Crown Point Central School 7th grade science teacher Crystal Farrell excitedly watches the students’ progress through the day.   “There is a multi-level excitement here.  They’re not only engaged visually, they’re engaged with hands on activities and all of their senses are working.  So they have this idea that okay science, technology, engineering and math they gave them something that they can actually hold onto and put all of those different practices to use.  So then they can think hey it doesn’t mean just doing math with paper and pencil. This means using specific criteria to make something happen. And that’s just eye opening for them.”

The students had an hour to complete their testing and programming before a competition to determine whose robot most accurately ran the course.   “Accuracy.  Remember the whole run.  Not just where it starts and stops. The entire run.”
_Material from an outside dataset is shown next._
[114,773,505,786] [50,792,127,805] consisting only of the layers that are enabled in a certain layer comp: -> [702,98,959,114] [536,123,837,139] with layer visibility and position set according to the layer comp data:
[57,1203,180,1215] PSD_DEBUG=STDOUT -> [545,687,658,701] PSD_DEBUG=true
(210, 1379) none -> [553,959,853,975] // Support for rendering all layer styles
Dr. Williams notes that West Point conducts robotic STEM workshops for middle schools across the country in part to broaden the perception about the military academy.  "You have math. You have science. You have English. You have history.  You have all of these different things. Although it is one of the oldest and one the most respected engineering institutions in the country, it’s not broadly known.  So that’s why we go out and we do this."

CFES will hold a STEM week in April with participating schools.  West Point holds an annual three-day middle school STEM workshop at the military academy.